Found at last, the famous Military Fairy sketch performed by those sons of fun, Monty Python! (although it would be more suited to the Navy...)

[video=youtube_share;ol5Dfs7jqFI]http://youtu.be/ol5Dfs7jqFI[/video]

hallucinat


----------



## Drone_pilot (Aug 26, 2011)

Thanks for this, the first time i saw this i PMSL, one of the best.


----------



## Holmesy7291 (Aug 27, 2011)

Yr welcome Droney!  I first saw this when I was about 10 and almost died laughing...I did the same when I found it yesterday. I'd love to see some of our guys performing it on their passing out parade a la 'Stripes'! Wonder if the brass would allow it...?


----------



## Advisor (Aug 30, 2011)

Holmesy7291 said:


> Yr welcome Droney!  I first saw this when I was about 10 and almost died laughing...I did the same when I found it yesterday.

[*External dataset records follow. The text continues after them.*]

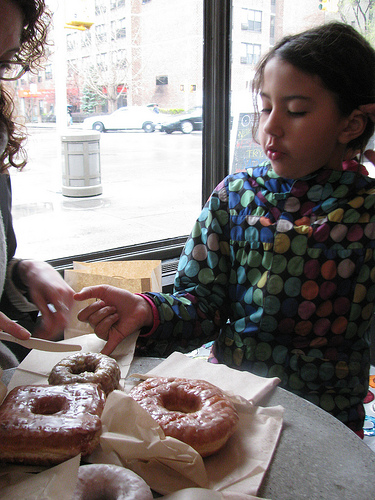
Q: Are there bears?
A: No, there are no bears.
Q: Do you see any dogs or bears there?
A: No, there are no bears or dogs.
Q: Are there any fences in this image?
A: No, there are no fences.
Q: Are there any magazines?
A: No, there are no magazines.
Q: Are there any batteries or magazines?
A: No, there are no magazines or batteries.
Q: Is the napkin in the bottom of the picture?
A: Yes, the napkin is in the bottom of the image.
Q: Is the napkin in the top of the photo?
A: No, the napkin is in the bottom of the image.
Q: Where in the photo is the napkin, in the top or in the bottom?
A: The napkin is in the bottom of the image.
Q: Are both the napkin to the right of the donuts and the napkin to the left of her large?
A: Yes, both the napkin and the napkin are large.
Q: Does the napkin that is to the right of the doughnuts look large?
A: Yes, the napkin is large.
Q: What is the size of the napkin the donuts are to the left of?
A: The napkin is large.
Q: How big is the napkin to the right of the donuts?
A: The napkin is large.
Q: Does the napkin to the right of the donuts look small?
A: No, the napkin is large.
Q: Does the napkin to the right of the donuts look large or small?
A: The napkin is large.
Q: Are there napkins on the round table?
A: Yes, there is a napkin on the table.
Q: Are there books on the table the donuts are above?
A: No, there is a napkin on the table.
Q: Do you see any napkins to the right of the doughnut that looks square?
A: Yes, there is a napkin to the right of the doughnut.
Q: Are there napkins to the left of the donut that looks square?
A: No, the napkin is to the right of the donut.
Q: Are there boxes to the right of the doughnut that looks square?
A: No, there is a napkin to the right of the doughnut.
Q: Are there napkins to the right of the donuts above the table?
A: Yes, there is a napkin to the right of the doughnuts.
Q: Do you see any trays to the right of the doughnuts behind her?
A: No, there is a napkin to the right of the doughnuts.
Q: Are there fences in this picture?
A: No, there are no fences.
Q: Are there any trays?
A: No, there are no trays.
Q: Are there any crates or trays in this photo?
A: No, there are no trays or crates.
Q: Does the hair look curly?
A: Yes, the hair is curly.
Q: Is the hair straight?
A: No, the hair is curly.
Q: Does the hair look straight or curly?
A: The hair is curly.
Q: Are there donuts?
A: Yes, there are donuts.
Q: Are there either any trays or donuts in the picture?
A: Yes, there are donuts.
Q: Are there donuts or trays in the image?
A: Yes, there are donuts.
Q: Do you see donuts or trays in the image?
A: Yes, there are donuts.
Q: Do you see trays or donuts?
A: Yes, there are donuts.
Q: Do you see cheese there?
A: No, there is no cheese.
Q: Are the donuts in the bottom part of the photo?
A: Yes, the donuts are in the bottom of the image.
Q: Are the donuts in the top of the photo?
A: No, the donuts are in the bottom of the image.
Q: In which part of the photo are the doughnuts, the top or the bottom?
A: The doughnuts are in the bottom of the image.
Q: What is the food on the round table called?
A: The food is donuts.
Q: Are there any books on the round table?
A: No, there are donuts on the table.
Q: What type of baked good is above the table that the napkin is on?
A: The food is donuts.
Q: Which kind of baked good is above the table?
A: The food is donuts.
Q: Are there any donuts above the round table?
A: Yes, there are donuts above the table.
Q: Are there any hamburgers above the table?
A: No, there are donuts above the table.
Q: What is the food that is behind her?
A: The food is donuts.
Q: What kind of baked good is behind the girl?
A: The food is donuts.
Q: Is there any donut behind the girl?
A: Yes, there are donuts behind the girl.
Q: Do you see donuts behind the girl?
A: Yes, there are donuts behind the girl.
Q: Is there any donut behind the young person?
A: Yes, there are donuts behind the girl.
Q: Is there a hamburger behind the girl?
A: No, there are donuts behind the girl.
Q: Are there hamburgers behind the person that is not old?
A: No, there are donuts behind the girl.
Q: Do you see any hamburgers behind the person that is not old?
A: No, there are donuts behind the girl.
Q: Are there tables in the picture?
A: Yes, there is a table.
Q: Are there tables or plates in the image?
A: Yes, there is a table.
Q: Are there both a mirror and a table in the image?
A: No, there is a table but no mirrors.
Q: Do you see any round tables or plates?
A: Yes, there is a round table.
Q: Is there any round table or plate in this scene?
A: Yes, there is a round table.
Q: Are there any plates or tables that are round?
A: Yes, the table is round.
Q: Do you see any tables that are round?
A: Yes, there is a round table.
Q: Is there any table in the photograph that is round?
A: Yes, there is a table that is round.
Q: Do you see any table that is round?
A: Yes, there is a table that is round.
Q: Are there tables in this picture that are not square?
A: Yes, there is a round table.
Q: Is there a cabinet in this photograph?
A: No, there are no cabinets.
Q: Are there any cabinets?
A: No, there are no cabinets.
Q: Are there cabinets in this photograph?
A: No, there are no cabinets.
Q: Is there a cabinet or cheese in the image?
A: No, there are no cabinets or cheese.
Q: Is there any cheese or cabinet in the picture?
A: No, there are no cabinets or cheese.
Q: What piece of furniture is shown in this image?
A: The piece of furniture is a table.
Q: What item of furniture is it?
A: The piece of furniture is a table.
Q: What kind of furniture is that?
A: This is a table.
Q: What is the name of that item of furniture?
A: This is a table.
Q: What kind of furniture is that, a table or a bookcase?
A: This is a table.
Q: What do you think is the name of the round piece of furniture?
A: The piece of furniture is a table.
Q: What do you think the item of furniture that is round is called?
A: The piece of furniture is a table.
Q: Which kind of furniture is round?
A: The furniture is a table.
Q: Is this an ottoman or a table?
A: This is a table.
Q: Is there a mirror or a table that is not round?
A: No, there is a table but it is round.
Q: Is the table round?
A: Yes, the table is round.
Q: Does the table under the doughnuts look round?
A: Yes, the table is round.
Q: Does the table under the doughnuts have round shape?
A: Yes, the table is round.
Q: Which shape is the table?
A: The table is round.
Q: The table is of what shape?
A: The table is round.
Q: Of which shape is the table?
A: The table is round.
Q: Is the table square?
A: No, the table is round.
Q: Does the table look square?
A: No, the table is round.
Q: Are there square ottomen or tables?
A: No, there is a table but it is round.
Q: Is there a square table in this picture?
A: No, there is a table but it is round.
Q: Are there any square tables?
A: No, there is a table but it is round.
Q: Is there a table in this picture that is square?
A: No, there is a table but it is round.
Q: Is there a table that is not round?
A: No, there is a table but it is round.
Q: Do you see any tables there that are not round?
A: No, there is a table but it is round.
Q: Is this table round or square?
A: The table is round.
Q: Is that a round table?
A: Yes, that is a round table.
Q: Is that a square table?
A: No, that is a round table.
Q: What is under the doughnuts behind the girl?
A: The table is under the donuts.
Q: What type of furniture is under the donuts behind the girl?
A: The piece of furniture is a table.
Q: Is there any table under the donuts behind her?
A: Yes, there is a table under the donuts.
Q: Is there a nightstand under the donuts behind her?
A: No, there is a table under the donuts.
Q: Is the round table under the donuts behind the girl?
A: Yes, the table is under the doughnuts.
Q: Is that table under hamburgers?
A: No, the table is under the doughnuts.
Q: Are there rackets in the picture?
A: No, there are no rackets.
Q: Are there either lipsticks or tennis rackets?
A: No, there are no tennis rackets or lipsticks.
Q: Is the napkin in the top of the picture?
A: No, the napkin is in the bottom of the image.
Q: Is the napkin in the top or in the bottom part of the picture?
A: The napkin is in the bottom of the image.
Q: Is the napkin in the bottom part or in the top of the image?
A: The napkin is in the bottom of the image.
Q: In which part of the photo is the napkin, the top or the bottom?
A: The napkin is in the bottom of the image.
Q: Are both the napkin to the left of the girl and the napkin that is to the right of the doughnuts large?
A: Yes, both the napkin and the napkin are large.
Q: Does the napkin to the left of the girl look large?
A: Yes, the napkin is large.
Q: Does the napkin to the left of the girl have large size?
A: Yes, the napkin is large.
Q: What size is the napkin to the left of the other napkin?
A: The napkin is large.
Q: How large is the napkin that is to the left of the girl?
A: The napkin is large.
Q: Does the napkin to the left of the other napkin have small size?
A: No, the napkin is large.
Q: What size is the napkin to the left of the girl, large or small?
A: The napkin is large.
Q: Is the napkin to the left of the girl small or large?
A: The napkin is large.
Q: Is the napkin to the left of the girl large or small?
A: The napkin is large.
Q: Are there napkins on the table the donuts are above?
A: Yes, there is a napkin on the table.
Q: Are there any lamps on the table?
A: No, there is a napkin on the table.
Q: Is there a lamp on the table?
A: No, there is a napkin on the table.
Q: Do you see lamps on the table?
A: No, there is a napkin on the table.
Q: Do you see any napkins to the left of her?
A: Yes, there is a napkin to the left of the girl.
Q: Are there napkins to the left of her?
A: Yes, there is a napkin to the left of the girl.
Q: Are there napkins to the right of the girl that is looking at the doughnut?
A: No, the napkin is to the left of the girl.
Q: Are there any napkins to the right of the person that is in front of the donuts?
A: No, the napkin is to the left of the girl.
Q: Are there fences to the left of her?
A: No, there is a napkin to the left of the girl.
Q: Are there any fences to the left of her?
A: No, there is a napkin to the left of the girl.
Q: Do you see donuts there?
A: Yes, there is a donut.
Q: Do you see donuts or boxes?
A: Yes, there is a donut.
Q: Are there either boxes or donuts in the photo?
A: Yes, there is a donut.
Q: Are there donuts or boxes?
A: Yes, there is a donut.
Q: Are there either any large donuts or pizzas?
A: Yes, there is a large donut.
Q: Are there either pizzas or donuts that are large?
A: Yes, the donut is large.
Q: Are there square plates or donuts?
A: Yes, there is a square donut.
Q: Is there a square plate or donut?
A: Yes, there is a square donut.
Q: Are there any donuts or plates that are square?
A: Yes, the donut is square.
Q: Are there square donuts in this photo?
A: Yes, there is a square donut.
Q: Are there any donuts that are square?
A: Yes, there is a donut that is square.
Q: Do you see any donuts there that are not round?
A: Yes, there is a square donut.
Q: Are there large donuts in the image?
A: Yes, there is a large donut.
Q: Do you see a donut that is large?
A: Yes, there is a large donut.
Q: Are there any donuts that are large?
A: Yes, there is a donut that is large.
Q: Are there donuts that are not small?
A: Yes, there is a large donut.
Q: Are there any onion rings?
A: No, there are no onion rings.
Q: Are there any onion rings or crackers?
A: No, there are no onion rings or crackers.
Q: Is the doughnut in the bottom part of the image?
A: Yes, the doughnut is in the bottom of the image.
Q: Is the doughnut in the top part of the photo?
A: No, the doughnut is in the bottom of the image.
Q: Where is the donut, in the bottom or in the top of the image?
A: The donut is in the bottom of the image.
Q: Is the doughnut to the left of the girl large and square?
A: Yes, the doughnut is large and square.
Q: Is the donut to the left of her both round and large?
A: No, the donut is large but square.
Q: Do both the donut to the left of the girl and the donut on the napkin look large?
A: Yes, both the donut and the doughnut are large.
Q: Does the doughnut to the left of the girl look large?
A: Yes, the doughnut is large.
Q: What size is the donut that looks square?
A: The donut is large.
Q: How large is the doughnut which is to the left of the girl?
A: The doughnut is large.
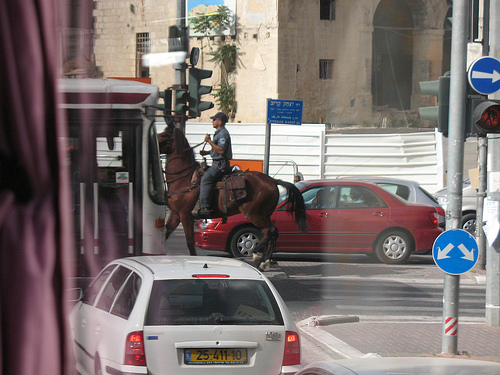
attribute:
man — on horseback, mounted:
[200, 104, 236, 181]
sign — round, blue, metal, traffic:
[434, 228, 480, 271]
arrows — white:
[440, 242, 476, 262]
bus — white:
[21, 85, 165, 265]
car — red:
[226, 185, 438, 268]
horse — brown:
[167, 155, 268, 239]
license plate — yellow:
[176, 349, 256, 367]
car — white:
[106, 269, 285, 373]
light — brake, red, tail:
[277, 331, 310, 372]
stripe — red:
[33, 87, 161, 110]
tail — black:
[271, 172, 316, 242]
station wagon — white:
[94, 251, 286, 374]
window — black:
[154, 287, 262, 315]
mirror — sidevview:
[65, 284, 85, 301]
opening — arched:
[365, 0, 413, 101]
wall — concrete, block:
[89, 7, 134, 74]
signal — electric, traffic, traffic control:
[181, 56, 213, 118]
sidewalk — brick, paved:
[339, 317, 471, 371]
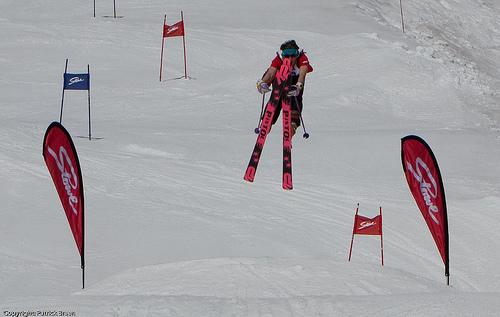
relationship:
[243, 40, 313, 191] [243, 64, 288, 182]
person with ski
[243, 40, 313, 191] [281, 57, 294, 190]
person with ski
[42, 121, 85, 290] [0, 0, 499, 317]
flag in snow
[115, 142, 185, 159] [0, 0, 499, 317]
pile of snow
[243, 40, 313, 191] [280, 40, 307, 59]
person with hair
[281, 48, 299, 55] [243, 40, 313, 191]
headband on person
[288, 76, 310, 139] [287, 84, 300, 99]
ski pole in hand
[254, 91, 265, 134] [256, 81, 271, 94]
ski pole in hand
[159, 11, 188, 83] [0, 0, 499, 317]
flag marking snow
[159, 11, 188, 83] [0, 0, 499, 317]
flag in snow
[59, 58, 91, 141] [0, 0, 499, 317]
track advertisement in snow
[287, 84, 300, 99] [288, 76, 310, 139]
hand grasping ski pole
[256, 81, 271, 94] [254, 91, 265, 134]
hand grasping ski pole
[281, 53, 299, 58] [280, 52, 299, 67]
sunglasses on face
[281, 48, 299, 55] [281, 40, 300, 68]
headband on head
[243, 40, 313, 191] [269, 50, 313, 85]
person wearing shirt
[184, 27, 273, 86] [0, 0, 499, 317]
track in snow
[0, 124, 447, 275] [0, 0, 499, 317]
track in snow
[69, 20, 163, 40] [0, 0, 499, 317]
track in snow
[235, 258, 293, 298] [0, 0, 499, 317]
track in snow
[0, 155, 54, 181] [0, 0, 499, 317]
track in snow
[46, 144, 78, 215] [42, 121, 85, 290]
writing on flag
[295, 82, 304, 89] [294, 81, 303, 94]
wrist band on wrist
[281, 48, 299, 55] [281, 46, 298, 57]
headband around forehead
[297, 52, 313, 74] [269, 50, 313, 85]
sleeve on shirt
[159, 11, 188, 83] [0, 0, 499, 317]
flag against snow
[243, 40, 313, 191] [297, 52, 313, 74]
person wearing sleeve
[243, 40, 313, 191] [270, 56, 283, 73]
person wearing sleeve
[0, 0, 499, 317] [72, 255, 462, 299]
snow in pile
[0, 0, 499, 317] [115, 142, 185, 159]
snow in pile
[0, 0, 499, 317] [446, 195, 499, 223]
snow in pile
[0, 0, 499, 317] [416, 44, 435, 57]
snow in cluster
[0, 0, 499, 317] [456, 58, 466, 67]
snow in cluster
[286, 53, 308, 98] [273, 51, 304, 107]
arm in front of body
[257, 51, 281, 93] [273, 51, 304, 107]
arm in front of body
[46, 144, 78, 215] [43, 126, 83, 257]
writing on fabric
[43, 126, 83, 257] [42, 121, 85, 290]
fabric on flag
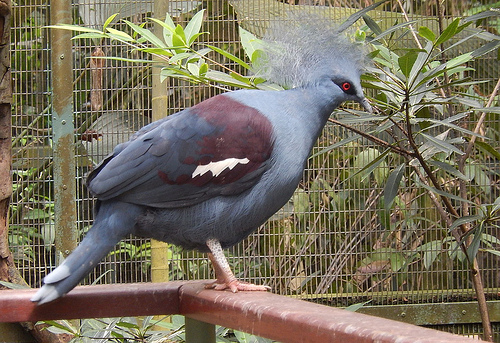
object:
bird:
[30, 7, 371, 304]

I'd love to see some of our guys performing it on their passing out parade a la 'Stripes'! Wonder if the brass would allow it...?


 
Sense of humor? Brass? You can't mention them in the same sentence. If they have a sense of humor, it is surgically removed at the time of commissioning.


----------



## Holmesy7291 (Sep 2, 2011)

Very true...comparable with the words "Military" and "Intelligence"-the worlds greatest oxymoron (with emphasis on the MORON).


----------